Crystal Palace £350m takeover target for FOUR groups including ex-Man City owner and Thai PM Thaksin Shinawatra
CRYSTAL PALACE are a takeover target for FOUR separate groups – including one that involves former Manchester City owner Thaksin Shinawatra.
Sunsport revealed that a Chinese businessman was shown round Selhurst Park and the club’s training ground last month.
It is understood that the individual in question is Singaporean Chinese and a business associate of Shinawatra, whose interest in Palace first emerged earlier in the year .
A deal involving the former Thai Prime Minister would be difficult to get past the football authorities after he was all but forced to sell City in 2008 in the light of corruption charges laid against him in his homeland.
And in any case Shinawatra’s group is not currently in pole position to take over Palace.
Nor is a USA-based consortium which is interested in buying out existing major shareholders Josh Harris and David Blitzer.
The two other potential bidders, whose precise identity remains unclear, are in a stronger position and are hoping to beat each other to being granted a period of exclusivity in which to complete a deal.
£350MILLION PROJECT
What they would be committing buying into is a £350m project to transform Palace.
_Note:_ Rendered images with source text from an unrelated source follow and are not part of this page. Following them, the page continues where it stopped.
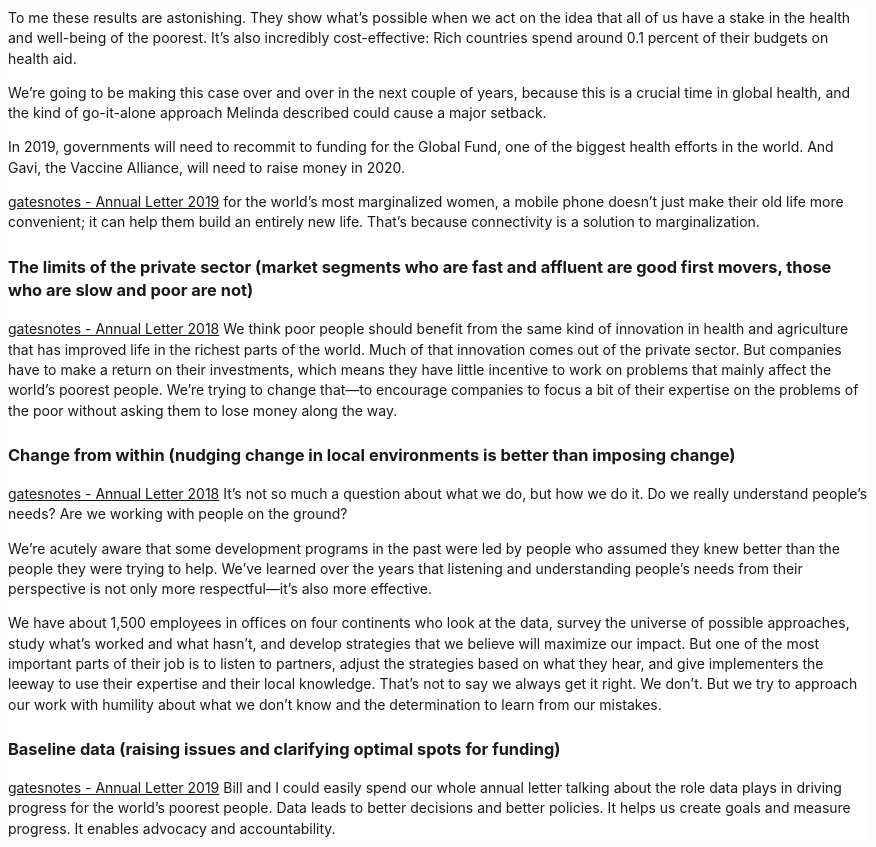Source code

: To me these results are astonishing. They show what’s possible when we act on the idea that all of us have a stake in the health and well-being of the poorest. It’s also incredibly cost-effective: Rich countries spend around 0.1 percent of their budgets on health aid.

We’re going to be making this case over and over in the next couple of years, because this is a crucial time in global health, and the kind of go-it-alone approach Melinda described could cause a major setback.

In 2019, governments will need to recommit to funding for the Global Fund, one of the biggest health efforts in the world. And Gavi, the Vaccine Alliance, will need to raise money in 2020.

[gatesnotes - Annual Letter 2019](https://www.gatesnotes.com/2019-Annual-Letter?WT.mc_id=02_13_2019_15_AL2019_GF-TW_&WT.tsrc=GFTW&sf98738595=1)
for the world’s most marginalized women, a mobile phone doesn’t just make their old life more convenient; it can help them build an entirely new life. That’s because connectivity is a solution to marginalization.

### The limits of the private sector (market segments who are fast and affluent are good first movers, those who are slow and poor are not)
[gatesnotes - Annual Letter 2018](https://www.gatesnotes.com/2018-Annual-Letter)
We think poor people should benefit from the same kind of innovation in health and agriculture that has improved life in the richest parts of the world. Much of that innovation comes out of the private sector. But companies have to make a return on their investments, which means they have little incentive to work on problems that mainly affect the world’s poorest people. We’re trying to change that—to encourage companies to focus a bit of their expertise on the problems of the poor without asking them to lose money along the way.

### Change from within (nudging change in local environments is better than imposing change)
[gatesnotes - Annual Letter 2018](https://www.gatesnotes.com/2018-Annual-Letter)
It’s not so much a question about what we do, but how we do it. Do we really understand people’s needs? Are we working with people on the ground?

We’re acutely aware that some development programs in the past were led by people who assumed they knew better than the people they were trying to help. We’ve learned over the years that listening and understanding people’s needs from their perspective is not only more respectful—it’s also more effective.

We have about 1,500 employees in offices on four continents who look at the data, survey the universe of possible approaches, study what’s worked and what hasn’t, and develop strategies that we believe will maximize our impact. But one of the most important parts of their job is to listen to partners, adjust the strategies based on what they hear, and give implementers the leeway to use their expertise and their local knowledge. That’s not to say we always get it right. We don’t. But we try to approach our work with humility about what we don’t know and the determination to learn from our mistakes.

### Baseline data (raising issues and clarifying optimal spots for funding)
[gatesnotes - Annual Letter 2019](https://www.gatesnotes.com/2019-Annual-Letter?WT.mc_id=02_13_2019_15_AL2019_GF-TW_&WT.tsrc=GFTW&sf98738595=1)
Bill and I could easily spend our whole annual letter talking about the role data plays in driving progress for the world’s poorest people. Data leads to better decisions and better policies. It helps us create goals and measure progress. It enables advocacy and accountability.
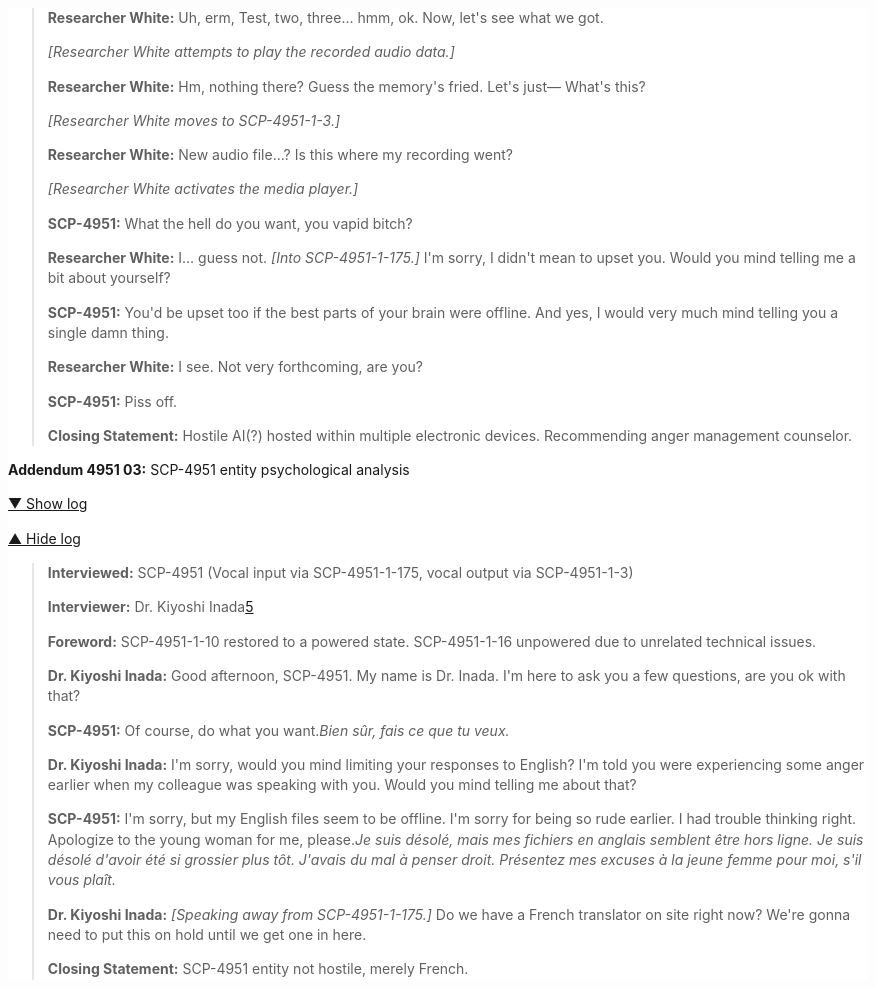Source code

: > **Researcher White:** Uh, erm, Test, two, three… hmm, ok. Now, let's see what we got.
> 
> _\[Researcher White attempts to play the recorded audio data.\]_
> 
> **Researcher White:** Hm, nothing there? Guess the memory's fried. Let's just— What's this?
> 
> _\[Researcher White moves to SCP-4951-1-3.\]_
> 
> **Researcher White:** New audio file…? Is this where my recording went?
> 
> _\[Researcher White activates the media player.\]_
> 
> **SCP-4951:** What the hell do you want, you vapid bitch?
> 
> **Researcher White:** I… guess not. _\[Into SCP-4951-1-175.\]_ I'm sorry, I didn't mean to upset you. Would you mind telling me a bit about yourself?  
>   
> **SCP-4951:** You'd be upset too if the best parts of your brain were offline. And yes, I would very much mind telling you a single damn thing.
> 
> **Researcher White:** I see. Not very forthcoming, are you?
> 
> **SCP-4951:** Piss off.
> 
> **<End Log>**
> 
> **Closing Statement:** Hostile AI(?) hosted within multiple electronic devices. Recommending anger management counselor.

**Addendum 4951 03:** SCP-4951 entity psychological analysis  

[▼ Show log](javascript:;)

[▲ Hide log](javascript:;)

> **Interviewed:** SCP-4951 (Vocal input via SCP-4951-1-175, vocal output via SCP-4951-1-3)
> 
> **Interviewer:** Dr. Kiyoshi Inada[5](javascript:;)
> 
> **Foreword:** SCP-4951-1-10 restored to a powered state. SCP-4951-1-16 unpowered due to unrelated technical issues.
> 
> **<Begin Log>**
> 
> **Dr. Kiyoshi Inada:** Good afternoon, SCP-4951. My name is Dr. Inada. I'm here to ask you a few questions, are you ok with that?
> 
> **SCP-4951:** Of course, do what you want._Bien sûr, fais ce que tu veux._
> 
> **Dr. Kiyoshi Inada:** I'm sorry, would you mind limiting your responses to English? I'm told you were experiencing some anger earlier when my colleague was speaking with you. Would you mind telling me about that?
> 
> **SCP-4951:** I'm sorry, but my English files seem to be offline. I'm sorry for being so rude earlier. I had trouble thinking right. Apologize to the young woman for me, please._Je suis désolé, mais mes fichiers en anglais semblent être hors ligne. Je suis désolé d'avoir été si grossier plus tôt. J'avais du mal à penser droit. Présentez mes excuses à la jeune femme pour moi, s'il vous plaît._
> 
> **Dr. Kiyoshi Inada:** _\[Speaking away from SCP-4951-1-175.\]_ Do we have a French translator on site right now? We're gonna need to put this on hold until we get one in here.
> 
> **<End Log>**
> 
> **Closing Statement:** SCP-4951 entity not hostile, merely French.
That would be the price of acquiring the club’s shares and funding the £100m upgrade of Selhurst Park, on top of the £30m bill to revamp the Academy.
That’s the vision that current chairman Steve Parish is trying to sell to new investors after US financiers Harris and Blitzer decided they wanted to sell their stakes.
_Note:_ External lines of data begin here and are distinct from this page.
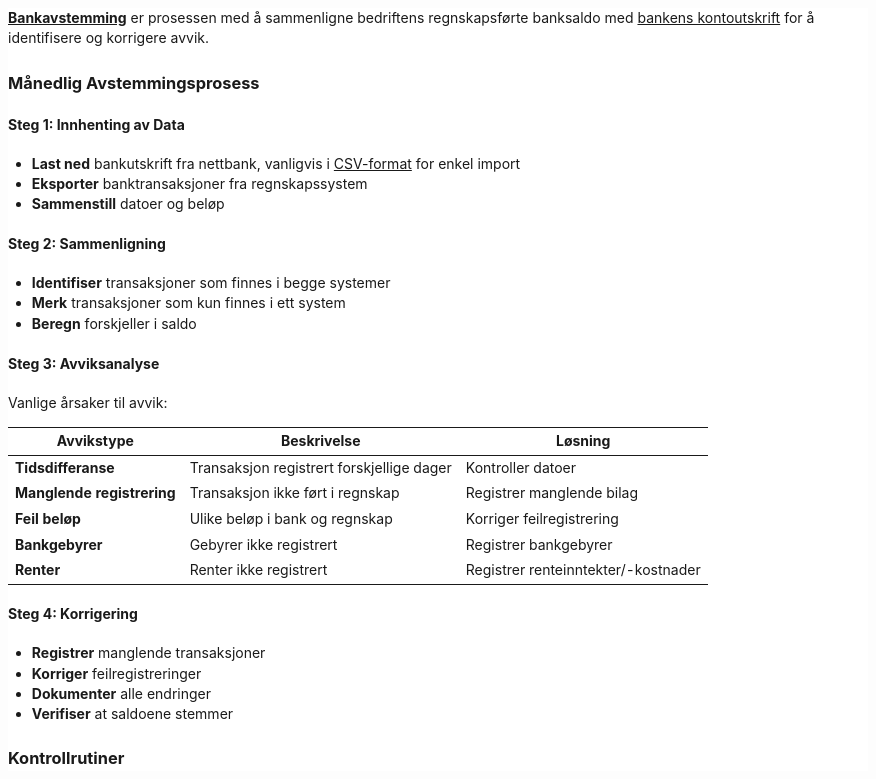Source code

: **[Bankavstemming](/blogs/regnskap/hva-er-bankavstemming "Hva er Bankavstemming? Prosess, Metoder og Beste Praksis")** er prosessen med å sammenligne bedriftens regnskapsførte banksaldo med [bankens kontoutskrift](/blogs/regnskap/hva-er-kontoutskrift "Hva er Kontoutskrift i Regnskap? En Guide til Kontoutskrifter") for å identifisere og korrigere avvik.

### Månedlig Avstemmingsprosess

#### Steg 1: Innhenting av Data
* **Last ned** bankutskrift fra nettbank, vanligvis i [CSV-format](/blogs/regnskap/hva-er-csv-fil "Hva er en CSV-fil? Komplett Guide til CSV i Regnskap og Bokføring") for enkel import
* **Eksporter** banktransaksjoner fra regnskapssystem
* **Sammenstill** datoer og beløp

#### Steg 2: Sammenligning
* **Identifiser** transaksjoner som finnes i begge systemer
* **Merk** transaksjoner som kun finnes i ett system
* **Beregn** forskjeller i saldo

#### Steg 3: Avviksanalyse
Vanlige årsaker til avvik:

| Avvikstype | Beskrivelse | Løsning |
|------------|-------------|---------|
| **Tidsdifferanse** | Transaksjon registrert forskjellige dager | Kontroller datoer |
| **Manglende registrering** | Transaksjon ikke ført i regnskap | Registrer manglende bilag |
| **Feil beløp** | Ulike beløp i bank og regnskap | Korriger feilregistrering |
| **Bankgebyrer** | Gebyrer ikke registrert | Registrer bankgebyrer |
| **Renter** | Renter ikke registrert | Registrer renteinntekter/-kostnader |

#### Steg 4: Korrigering
* **Registrer** manglende transaksjoner
* **Korriger** feilregistreringer
* **Dokumenter** alle endringer
* **Verifiser** at saldoene stemmer

### Kontrollrutiner
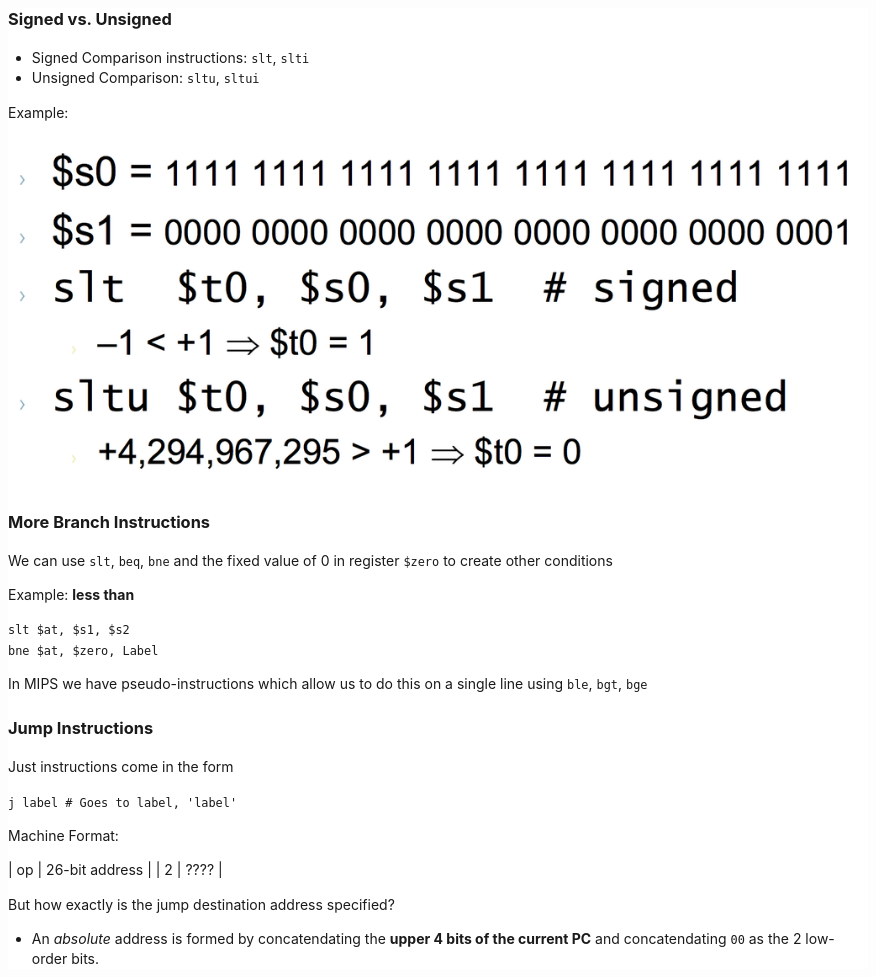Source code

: ### Signed vs. Unsigned

- Signed Comparison instructions: `slt`, `slti`
- Unsigned Comparison: `sltu`, `sltui`

Example:

![](/assets/images/comp-arch/signed-unsigned-comparisons.png)

### More Branch Instructions

We can use `slt`, `beq`, `bne` and the fixed value of 0 in register `$zero` to create other conditions

Example: **less than**

    slt $at, $s1, $s2
    bne $at, $zero, Label

In MIPS we have pseudo-instructions which allow us to do this on a single line using `ble`, `bgt`, `bge`


### Jump Instructions

Just instructions come in the form

    j label # Goes to label, 'label'

Machine Format:

| op | 26-bit address |
| 2  | ???? |

But how exactly is the jump destination address specified? 

- An _absolute_ address is formed by concatendating the **upper 4 bits of the current PC** and concatendating `00` as the 2 low-order bits.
Parish, Blitzer and Harris all own 18 per cent of the club. The rest is split mainly between small US sharedholders who came in with the Americans and Parish’s partners in the consortium that bought Palace in 2010 – Stephen Browett, Jeremy Hosking and Martin Long.
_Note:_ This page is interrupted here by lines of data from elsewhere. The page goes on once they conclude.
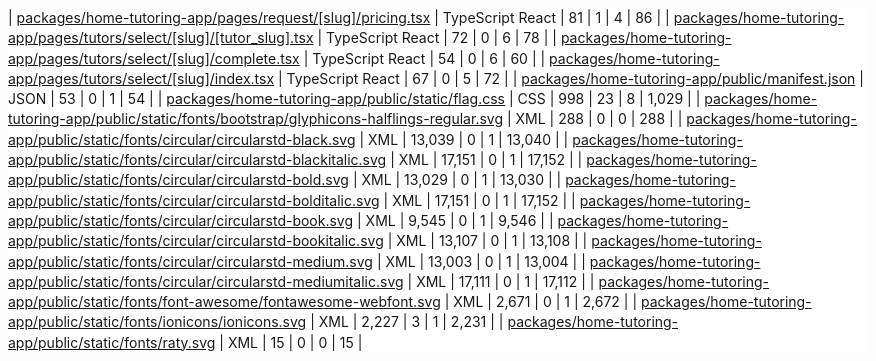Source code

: | [packages/home-tutoring-app/pages/request/[slug]/pricing.tsx](/packages/home-tutoring-app/pages/request/%5Bslug%5D/pricing.tsx)                                                                                                                                                 | TypeScript React   |     81 |       1 |     4 |     86 |
| [packages/home-tutoring-app/pages/tutors/select/[slug]/[tutor_slug].tsx](/packages/home-tutoring-app/pages/tutors/select/%5Bslug%5D/%5Btutor_slug%5D.tsx)                                                                                                                       | TypeScript React   |     72 |       0 |     6 |     78 |
| [packages/home-tutoring-app/pages/tutors/select/[slug]/complete.tsx](/packages/home-tutoring-app/pages/tutors/select/%5Bslug%5D/complete.tsx)                                                                                                                                   | TypeScript React   |     54 |       0 |     6 |     60 |
| [packages/home-tutoring-app/pages/tutors/select/[slug]/index.tsx](/packages/home-tutoring-app/pages/tutors/select/%5Bslug%5D/index.tsx)                                                                                                                                         | TypeScript React   |     67 |       0 |     5 |     72 |
| [packages/home-tutoring-app/public/manifest.json](/packages/home-tutoring-app/public/manifest.json)                                                                                                                                                                             | JSON               |     53 |       0 |     1 |     54 |
| [packages/home-tutoring-app/public/static/flag.css](/packages/home-tutoring-app/public/static/flag.css)                                                                                                                                                                         | CSS                |    998 |      23 |     8 |  1,029 |
| [packages/home-tutoring-app/public/static/fonts/bootstrap/glyphicons-halflings-regular.svg](/packages/home-tutoring-app/public/static/fonts/bootstrap/glyphicons-halflings-regular.svg)                                                                                         | XML                |    288 |       0 |     0 |    288 |
| [packages/home-tutoring-app/public/static/fonts/circular/circularstd-black.svg](/packages/home-tutoring-app/public/static/fonts/circular/circularstd-black.svg)                                                                                                                 | XML                | 13,039 |       0 |     1 | 13,040 |
| [packages/home-tutoring-app/public/static/fonts/circular/circularstd-blackitalic.svg](/packages/home-tutoring-app/public/static/fonts/circular/circularstd-blackitalic.svg)                                                                                                     | XML                | 17,151 |       0 |     1 | 17,152 |
| [packages/home-tutoring-app/public/static/fonts/circular/circularstd-bold.svg](/packages/home-tutoring-app/public/static/fonts/circular/circularstd-bold.svg)                                                                                                                   | XML                | 13,029 |       0 |     1 | 13,030 |
| [packages/home-tutoring-app/public/static/fonts/circular/circularstd-bolditalic.svg](/packages/home-tutoring-app/public/static/fonts/circular/circularstd-bolditalic.svg)                                                                                                       | XML                | 17,151 |       0 |     1 | 17,152 |
| [packages/home-tutoring-app/public/static/fonts/circular/circularstd-book.svg](/packages/home-tutoring-app/public/static/fonts/circular/circularstd-book.svg)                                                                                                                   | XML                |  9,545 |       0 |     1 |  9,546 |
| [packages/home-tutoring-app/public/static/fonts/circular/circularstd-bookitalic.svg](/packages/home-tutoring-app/public/static/fonts/circular/circularstd-bookitalic.svg)                                                                                                       | XML                | 13,107 |       0 |     1 | 13,108 |
| [packages/home-tutoring-app/public/static/fonts/circular/circularstd-medium.svg](/packages/home-tutoring-app/public/static/fonts/circular/circularstd-medium.svg)                                                                                                               | XML                | 13,003 |       0 |     1 | 13,004 |
| [packages/home-tutoring-app/public/static/fonts/circular/circularstd-mediumitalic.svg](/packages/home-tutoring-app/public/static/fonts/circular/circularstd-mediumitalic.svg)                                                                                                   | XML                | 17,111 |       0 |     1 | 17,112 |
| [packages/home-tutoring-app/public/static/fonts/font-awesome/fontawesome-webfont.svg](/packages/home-tutoring-app/public/static/fonts/font-awesome/fontawesome-webfont.svg)                                                                                                     | XML                |  2,671 |       0 |     1 |  2,672 |
| [packages/home-tutoring-app/public/static/fonts/ionicons/ionicons.svg](/packages/home-tutoring-app/public/static/fonts/ionicons/ionicons.svg)                                                                                                                                   | XML                |  2,227 |       3 |     1 |  2,231 |
| [packages/home-tutoring-app/public/static/fonts/raty.svg](/packages/home-tutoring-app/public/static/fonts/raty.svg)                                                                                                                                                             | XML                |     15 |       0 |     0 |     15 |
The estimated cost of buying Palace lock stock and barrel is £185m, plus repayment of about £30m of debt.
It is believed that Parish would be prepared to sell part of his stake in order to do the right deal and that the two groups leading the field would want him to remain at the club in some capacity.
Parish vowed to Palace fans in April that he would not rest until the stadium and academy projects were delivered.
The club has planning permission from Croydon Council to build a new Main Stand and boost the capacity of Selhurst Park from 26,000 to 34,0000, although agreement is yet to be reached on associated transport and community investment.
MOST READ IN FOOTBALL
Last year Palace acquired a 75-year lease for the land at their Academy site in Beckenham, paving the way to enhance the club’s already impressive youth development programme.
The arrival of Harris and Blitzer in December 2015 was supposed to mark a new era for the club but they have provided neither the funds nor the enthusiasm required.
Parish and his fellow Palace supporters will hope he finds the right people this time.